More DIY, experiments with guiding

June 18th, 2009

I had a go with getting autoguiding working the other night with some success and some issues. The first problem was that my wireless access point down the shed wasn’t communicating back to the house very well resulting in dropped packets and the starbook being unable to get an IP via DHCP. In the end I directly connected it to the laptop via a crossover cable. That worked but it’s not quite what I was after.

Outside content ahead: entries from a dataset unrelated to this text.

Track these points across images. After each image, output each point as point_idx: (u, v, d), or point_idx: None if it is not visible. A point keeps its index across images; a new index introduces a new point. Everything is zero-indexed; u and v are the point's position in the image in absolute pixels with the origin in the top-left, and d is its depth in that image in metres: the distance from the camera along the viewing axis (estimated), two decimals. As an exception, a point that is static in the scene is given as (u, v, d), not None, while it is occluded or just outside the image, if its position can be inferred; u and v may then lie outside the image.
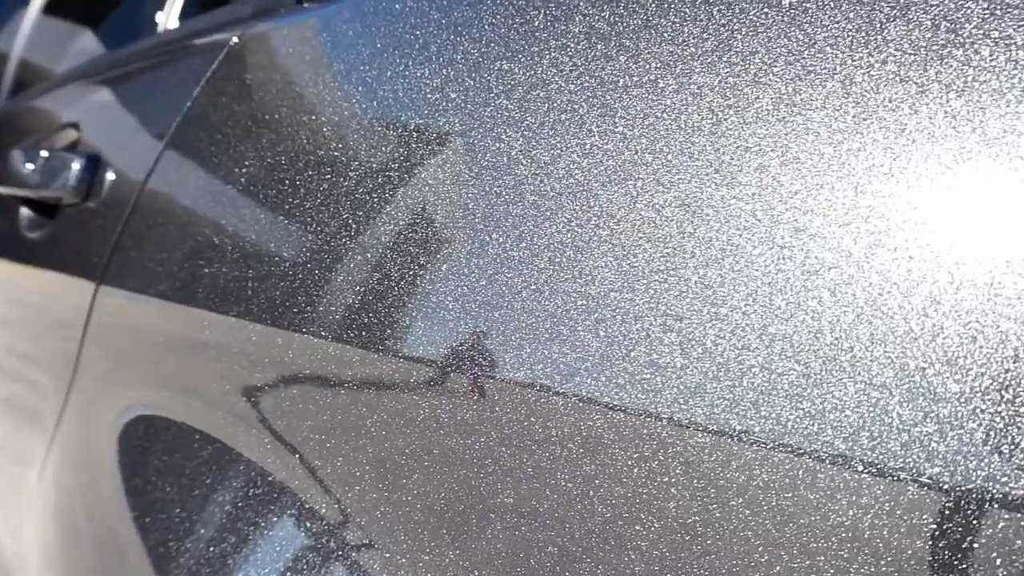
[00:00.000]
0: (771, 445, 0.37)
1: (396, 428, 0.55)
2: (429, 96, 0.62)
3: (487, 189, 0.54)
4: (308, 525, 0.64)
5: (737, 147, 0.43)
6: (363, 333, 0.59)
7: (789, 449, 0.37)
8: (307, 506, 0.63)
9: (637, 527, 0.41)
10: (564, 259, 0.48)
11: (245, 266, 0.74)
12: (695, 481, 0.39)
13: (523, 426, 0.47)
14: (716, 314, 0.40)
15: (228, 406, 0.74)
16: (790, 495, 0.36)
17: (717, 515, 0.38)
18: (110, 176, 1.04)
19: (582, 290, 0.47)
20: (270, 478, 0.68)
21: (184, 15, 1.44)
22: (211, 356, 0.76)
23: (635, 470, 0.42)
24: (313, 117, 0.75)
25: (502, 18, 0.59)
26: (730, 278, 0.40)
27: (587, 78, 0.52)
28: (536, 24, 0.57)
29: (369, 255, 0.61)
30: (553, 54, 0.55)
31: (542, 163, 0.52)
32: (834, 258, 0.37)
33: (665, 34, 0.48)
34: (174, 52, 1.10)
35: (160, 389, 0.85)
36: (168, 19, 1.43)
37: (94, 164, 1.05)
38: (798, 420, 0.37)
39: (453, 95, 0.60)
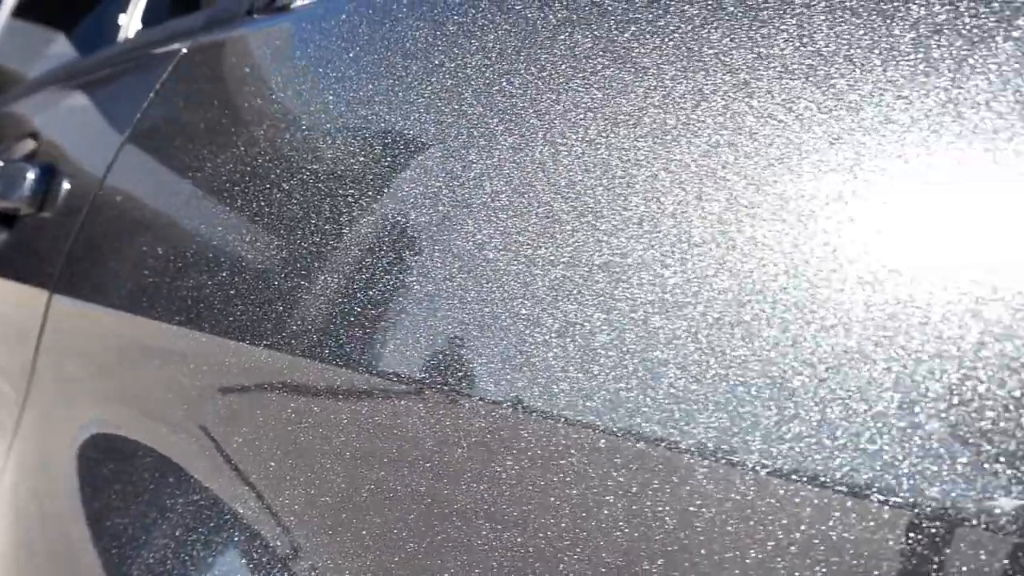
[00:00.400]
0: (663, 445, 0.38)
1: (350, 442, 0.56)
2: (367, 105, 0.64)
3: (404, 192, 0.56)
4: (257, 545, 0.65)
5: (614, 155, 0.44)
6: (313, 344, 0.60)
7: (679, 448, 0.38)
8: (256, 527, 0.64)
9: (541, 527, 0.43)
10: (468, 266, 0.49)
11: (193, 277, 0.75)
12: (594, 482, 0.41)
13: (444, 429, 0.49)
14: (607, 318, 0.42)
15: (178, 419, 0.75)
16: (683, 496, 0.37)
17: (604, 514, 0.40)
18: (65, 186, 1.04)
19: (486, 296, 0.48)
20: (222, 496, 0.69)
21: (156, 19, 1.45)
22: (157, 366, 0.77)
23: (537, 471, 0.43)
24: (257, 126, 0.76)
25: (434, 33, 0.61)
26: (619, 282, 0.42)
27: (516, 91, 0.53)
28: (460, 36, 0.58)
29: (317, 263, 0.62)
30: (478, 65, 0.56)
31: (453, 172, 0.53)
32: (718, 262, 0.39)
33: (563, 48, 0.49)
34: (129, 61, 1.11)
35: (113, 401, 0.86)
36: (131, 22, 1.44)
37: (49, 174, 1.06)
38: (688, 420, 0.38)
39: (389, 105, 0.61)
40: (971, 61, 0.34)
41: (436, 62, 0.58)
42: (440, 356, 0.50)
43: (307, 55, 0.77)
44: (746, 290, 0.37)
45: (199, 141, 0.84)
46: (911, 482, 0.31)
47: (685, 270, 0.39)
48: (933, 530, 0.30)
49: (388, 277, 0.54)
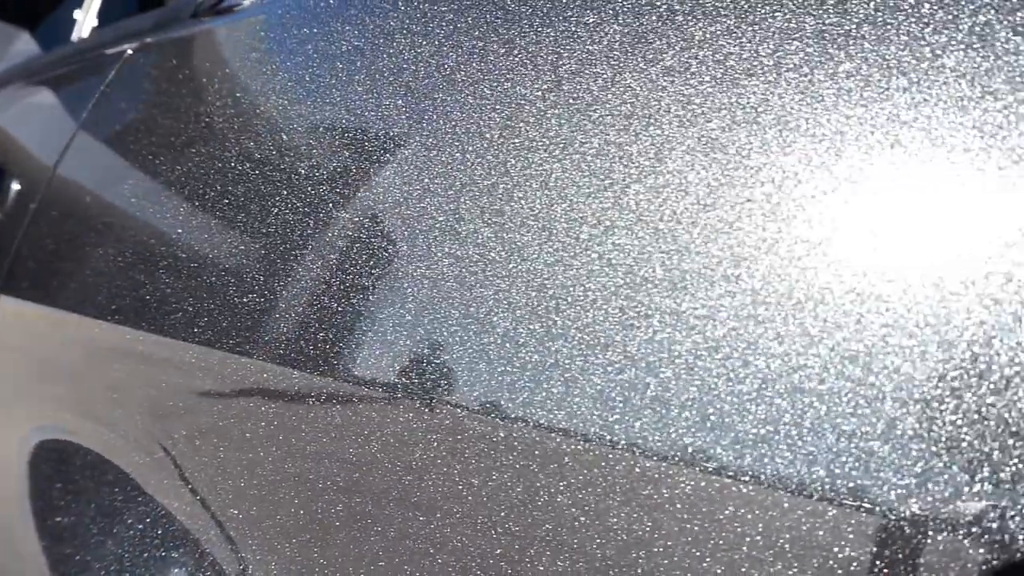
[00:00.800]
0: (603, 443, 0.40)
1: (307, 444, 0.57)
2: (307, 105, 0.65)
3: (348, 190, 0.57)
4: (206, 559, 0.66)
5: (542, 155, 0.45)
6: (268, 347, 0.60)
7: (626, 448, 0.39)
8: (205, 541, 0.64)
9: (490, 526, 0.44)
10: (398, 269, 0.51)
11: (136, 276, 0.76)
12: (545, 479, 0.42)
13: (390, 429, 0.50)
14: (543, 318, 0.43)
15: (129, 424, 0.76)
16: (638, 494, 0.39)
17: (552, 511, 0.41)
18: (15, 187, 1.05)
19: (426, 297, 0.49)
20: (165, 500, 0.69)
21: (116, 16, 1.44)
22: (100, 363, 0.78)
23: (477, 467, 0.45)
24: (197, 126, 0.77)
25: (360, 33, 0.62)
26: (558, 283, 0.43)
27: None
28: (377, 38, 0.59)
29: (265, 264, 0.63)
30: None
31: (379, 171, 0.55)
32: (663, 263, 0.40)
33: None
34: (81, 61, 1.11)
35: (59, 402, 0.87)
36: (86, 18, 1.43)
37: (-1, 175, 1.06)
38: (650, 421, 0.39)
39: (328, 105, 0.63)
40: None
41: (370, 61, 0.59)
42: (407, 361, 0.51)
43: (248, 56, 0.78)
44: (673, 288, 0.38)
45: (143, 141, 0.84)
46: (862, 483, 0.31)
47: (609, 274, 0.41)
48: (895, 532, 0.30)
49: (343, 278, 0.55)
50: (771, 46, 0.38)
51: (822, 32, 0.36)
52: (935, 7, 0.34)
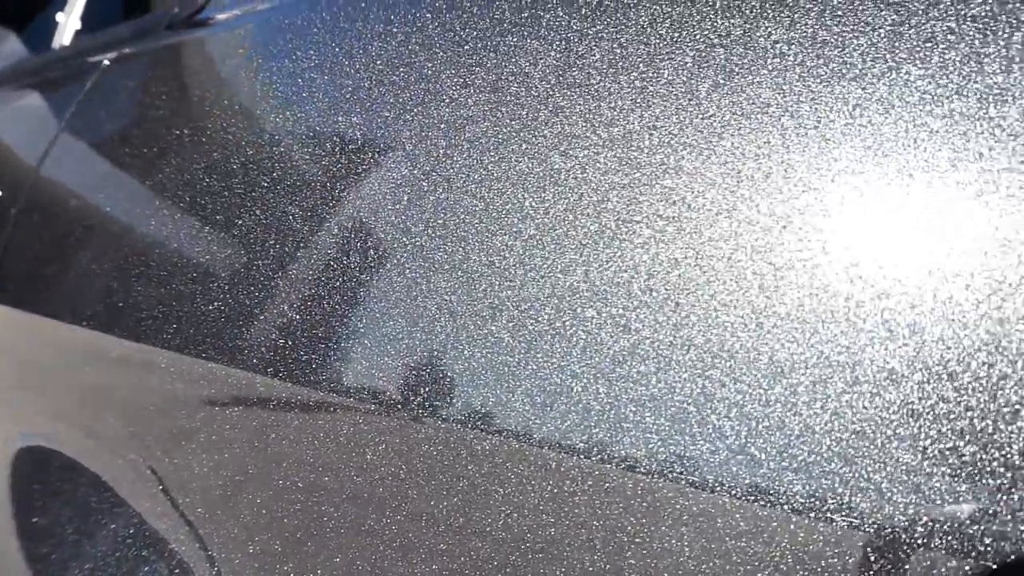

Next I slewed my now dual mounted scopes round to Arcturus and spent some some getting the secondary scope lined up on it. I need to get my old spare red dot sight mounted to it to make things quicker. Once there I hooked up the webcam and ran through the configuration for PHD Guiding having a play with the webcams gain and exposure settings at the same time. It was a quick and easy process without errors and looks like it will work OK.

Next I spent some time on alignment, trying out the CCD drift align method. This was new to me and quickly showed that the mount was out, pointing to far west. I was short on time so didn’t spend to much time on this. I’ll have another go when the weather allows.

The last thing I tried before calling it a night was to test the sensitivity of the webcam for a guide camera. I slewed the mount up to the ring nebula and then tried to locate a suitably bright guide star in the second scope. There was not quite enough movement to reach Vega and the standard webcam was incapable of picking up anything else in that region. So we can say that a standard Philips SPC900NC webcam is not suitable as a guide cam for astrophotography.

Last night however I took a trip to Maplin and then took my soldering iron to the webcam. I’ll write about the result soon.